Liniker’s most recent project is the series September Mornings (Manhãs de Setembro), where she plays Cassandra, a trans singer who is finally getting her life together and living on her own when she finds out she has a ten-year-old son.
The series will premiere worldwide on June 25th on Amazon Prime Video.
Brigitte Baptiste is a Colombian biologist, former director of the Alexander von Humboldt Biological Resources Research Institute (probably, Colombia’s most important research institute in biodiversity), and currently the director of the EAN University (a business and administration university in Bogotá). She was the first transgender director of both institutions and has been selected by Forbes as one of Colombia’s 50 most powerful women.
Baptiste was already a reference in the academic world when she began transitioning.
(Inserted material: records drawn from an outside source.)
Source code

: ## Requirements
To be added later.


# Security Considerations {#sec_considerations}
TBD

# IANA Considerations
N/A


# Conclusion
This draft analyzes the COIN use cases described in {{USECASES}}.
Her transition protected her in one way or another but did not exempt her from fierce criticism and attacks. One way or another, Baptiste gained a platform to stand out as a voice of authority and help educate the public about the queer essence of nature, the need for dialogue between science and politics, through an opinion column in the Colombian newspaper La República.
For many Colombians, Baptiste was the first transgender Latina to be recognized for her keen intellect, her knowledge, and her role as an educator, far from pejorative stereotypes. She has brought issues of diversity and embodiment to arenas once off-limits to the transgender community.
Baptiste forced much of straight and cis Colombian society to recognize sexual diversity and distinguish between gender and identity. However, it is clear that her achievements are still far from being the norm, and most transgender men and women in Colombia are systematically ostracized.
Today, Baptiste is the first trans director of a university in Colombian history. Her work focuses on shifting the focus of a business school from capitalism to building sustainable economies based on an understanding of ecology.
Her legacy has impacted biodiversity conservation, LGBTQ rights, and the way we think about business.